Letter of Credit (‘LC’) is a very common document used in international trade. It is a letter issued by the buyer’s bank, guaranteeing payment to the seller upon fulfilment of conditions mentioned therein. Generally, these conditions are with respect to presentation of certain documents evidencing transportation/ shipping of goods.
In recent times, due to Covid-19 situation, many parties have invoked Force Majeure clause in their contract/ agreement. There were cases, wherein the seller had transported the goods up to the landing ports, but the buyer could not take delivery due to lockdown and invoked Force Majeure clause. In such cases, the buyers have approached court to restrain banks from honouring LC.
We will analyse the concept of LC and its governing laws in order to understand that, whether the Buyer can restrain banks from honouring the LC.
STRUCTURE OF LC TRANSACTION
The structure of a typical documentary LC transaction can be best understood as under:
1. The Seller and the Buyer enter into an agreement to buy and sell goods with the condition that payment will be made through LC;
2. The Buyer thereafter files an application with his bank (“Issuing Bank”) to issue LC against pledge over document related to the transaction for which LC is to be issued;
3. The Issuing Bank issues LC and sends it to the Seller’s Bank (“Advising Bank”);
4. The Advising Bank subsequently examines the LC and informs the Seller;
5. The Seller thereafter dispatches the goods to Buyer;
6. The Seller presents documents under LC to the Advising Bank;
7. (a) The documents are checked, and forwarded to the Issuing Bank; (b) If the documents are in place, payment is processed by the Advising Bank;
8. The documents are then verified by the Issuing Bank and accordingly reimbursement is made to the Advising Bank
9. The Buyer then makes payment to the Issuing Bank and documents related to transaction are released.
LAWS GOVERNING LCs
The LCs are governed by Uniform Customs & Practice for Documentary Credits (“UCP 600”). UCP 600 is a set of rules agreed by the International Chamber of Commerce and is applicable to all financial institutions in the world issuing LC. The relevant articles of the UCP 600 are as under:
1. Article 4: Credit vs. Contract
In terms of Article 4, a credit by its nature is a separate transaction from the sale or other contract on which it may be based. Banks are in no way concerned with or bound by such contract, even if any reference whatsoever to is included in the credit.
2. Article 5: Documents vs. Goods or Services
In terms of Article 5, Banks deal with documents (example – B/L, Pre-shipment and post-shipment documents etc.) and not with goods or services to which the documents may relate to.

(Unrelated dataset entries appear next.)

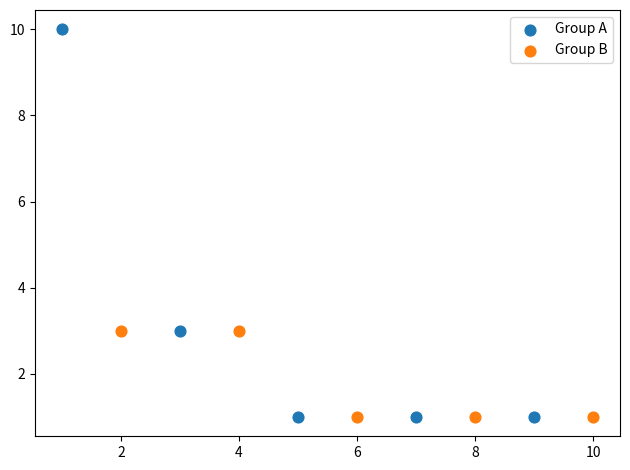

Which series has the widest spread of Y values?

Group A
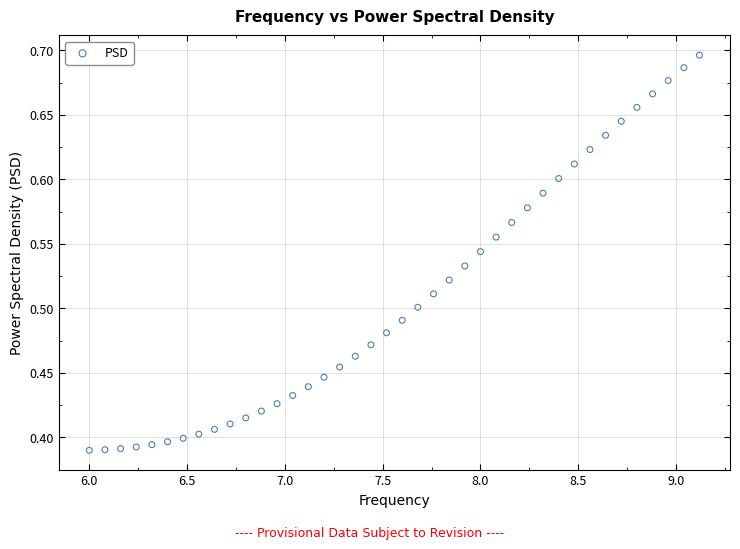

What is the range of X values (max minus min)?

3.1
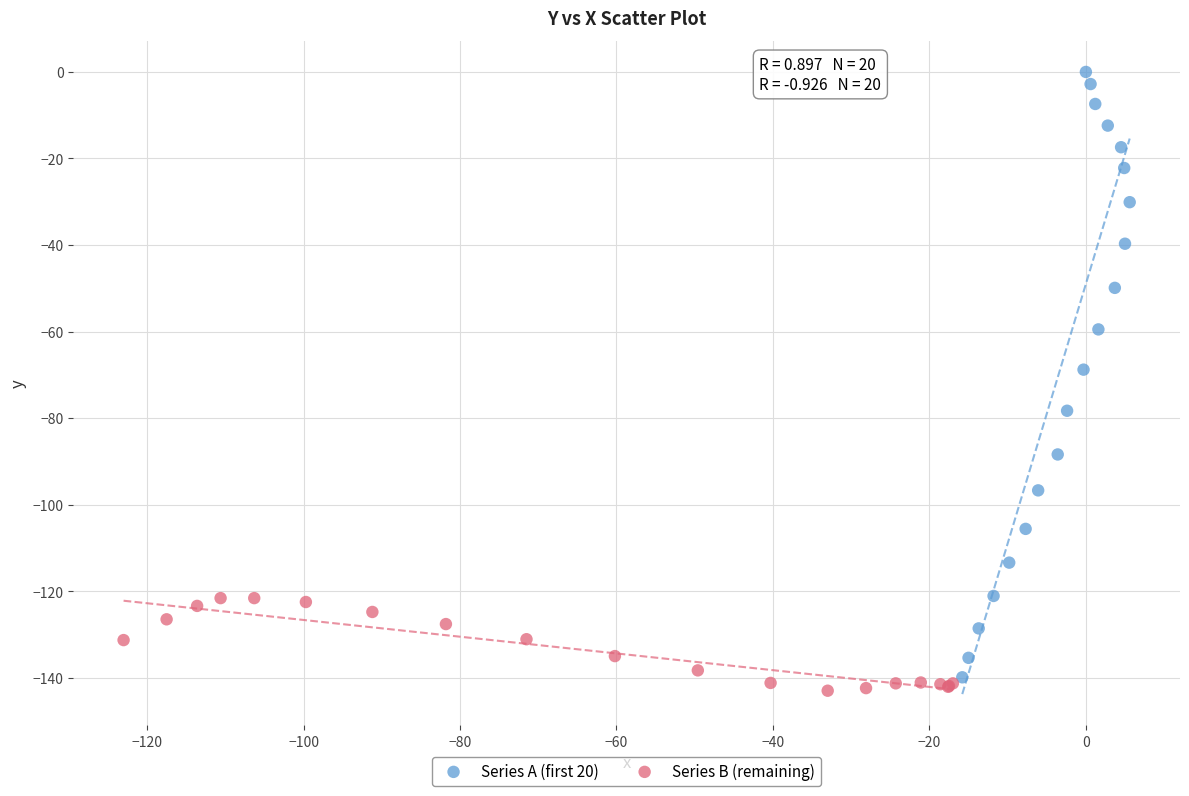

Which series contains the lowest Y value?

Series B (remaining)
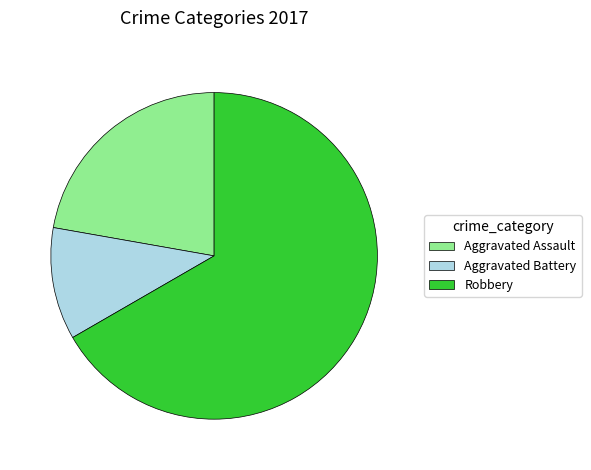

Rank the categories by value from highest to lowest.

Robbery, Aggravated Assault, Aggravated Battery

3. Article 15: Complying Presentation
In terms of Article 15, if the documents presented are in compliance with the terms of credit, the Issuing Bank is bound to honour the credit.
Recently, in the case of Standard Retail Pvt. Ltd. & Ors. Vs. M/s G.S. Global Corps & Ors., a group of importers approached the Hon’ble High Court of Bombay to seek stay on honour of LC on the ground that the lockdown has rendered the performance of contract impossible. The Hon’ble High Court rejected their plea with one of the reasons being that the LCs are an independent transaction with the Bank and the Bank is not concerned with the underlying disputes between the buyers and sellers.
Before approaching the Court to seek stay on the honour of LC, the Buyer must keep in mind Article 15 of the UCP 600. If the Seller has complied with the conditions of the LC, the Banks are bound to honour the LC and the Buyer cannot take legal assistance to stop the Bank from honouring the payment against LC. The Banks are not concerned with the main contract between the parties, the only thing with which the Issuing Bank is concerned are the conditions of the LC.
The Hon’ble High Court of Bombay in the case of Standard Retails (supra) rightly observed that the Banks are not concerned with the underlying dispute between the parties before honouring the LC.